Request:
From the records below, transcribe only the lines running from the one with "υπολοίπων ενός φαρμακείου και να" through the one with "χρήση του, δεν προϋποθέτει καμία". Keep both of those end lines.

##########

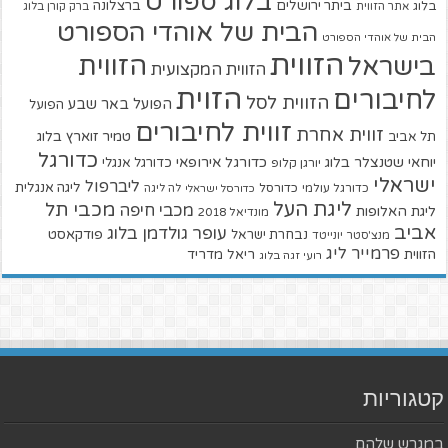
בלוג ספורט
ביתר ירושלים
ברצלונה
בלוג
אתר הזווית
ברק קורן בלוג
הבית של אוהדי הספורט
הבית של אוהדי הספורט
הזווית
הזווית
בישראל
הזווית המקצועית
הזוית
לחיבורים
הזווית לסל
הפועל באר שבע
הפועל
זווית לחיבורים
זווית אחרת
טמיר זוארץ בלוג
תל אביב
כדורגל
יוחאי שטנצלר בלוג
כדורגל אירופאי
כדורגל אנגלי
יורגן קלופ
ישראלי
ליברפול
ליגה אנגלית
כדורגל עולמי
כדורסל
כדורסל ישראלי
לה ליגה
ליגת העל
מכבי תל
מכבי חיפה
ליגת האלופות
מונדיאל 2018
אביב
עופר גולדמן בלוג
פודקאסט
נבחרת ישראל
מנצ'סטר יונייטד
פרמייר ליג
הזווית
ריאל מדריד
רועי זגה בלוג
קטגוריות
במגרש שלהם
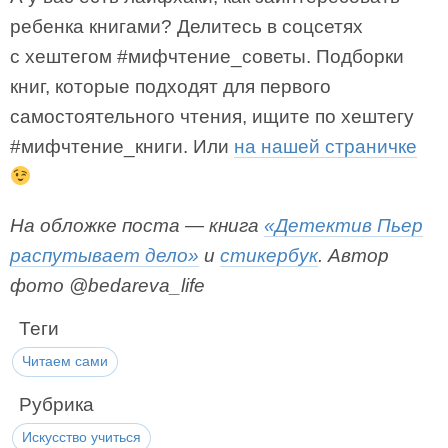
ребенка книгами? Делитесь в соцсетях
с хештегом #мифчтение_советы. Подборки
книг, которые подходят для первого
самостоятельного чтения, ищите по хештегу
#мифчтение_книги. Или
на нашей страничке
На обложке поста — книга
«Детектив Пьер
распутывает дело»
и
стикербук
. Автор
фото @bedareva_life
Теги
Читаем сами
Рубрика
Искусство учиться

##########

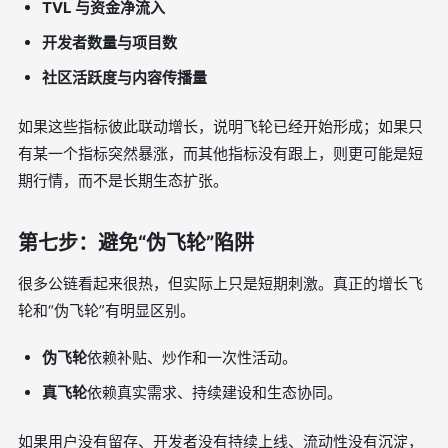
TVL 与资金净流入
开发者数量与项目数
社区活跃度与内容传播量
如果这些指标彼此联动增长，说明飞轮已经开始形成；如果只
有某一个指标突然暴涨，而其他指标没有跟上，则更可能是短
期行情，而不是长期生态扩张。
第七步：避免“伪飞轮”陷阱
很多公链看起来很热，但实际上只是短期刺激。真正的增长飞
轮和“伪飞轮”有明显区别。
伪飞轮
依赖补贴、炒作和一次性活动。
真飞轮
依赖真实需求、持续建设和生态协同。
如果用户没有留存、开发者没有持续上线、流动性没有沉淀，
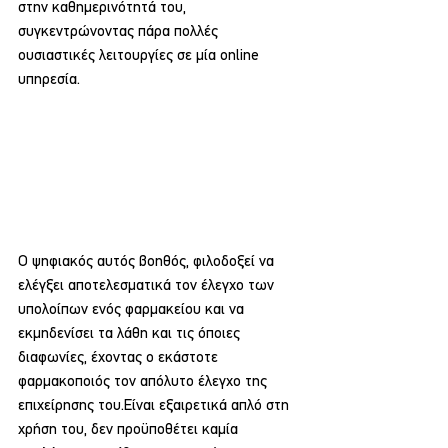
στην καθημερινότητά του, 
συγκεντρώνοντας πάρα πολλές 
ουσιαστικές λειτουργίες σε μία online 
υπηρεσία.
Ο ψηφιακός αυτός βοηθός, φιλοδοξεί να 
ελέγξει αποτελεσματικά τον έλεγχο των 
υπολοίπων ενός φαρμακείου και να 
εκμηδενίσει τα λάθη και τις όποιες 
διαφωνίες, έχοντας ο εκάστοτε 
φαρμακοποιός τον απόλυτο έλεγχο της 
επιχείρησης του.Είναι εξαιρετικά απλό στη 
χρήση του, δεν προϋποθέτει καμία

##########

Task output:
υπολοίπων ενός φαρμακείου και να 
εκμηδενίσει τα λάθη και τις όποιες 
διαφωνίες, έχοντας ο εκάστοτε 
φαρμακοποιός τον απόλυτο έλεγχο της 
επιχείρησης του.Είναι εξαιρετικά απλό στη 
χρήση του, δεν προϋποθέτει καμία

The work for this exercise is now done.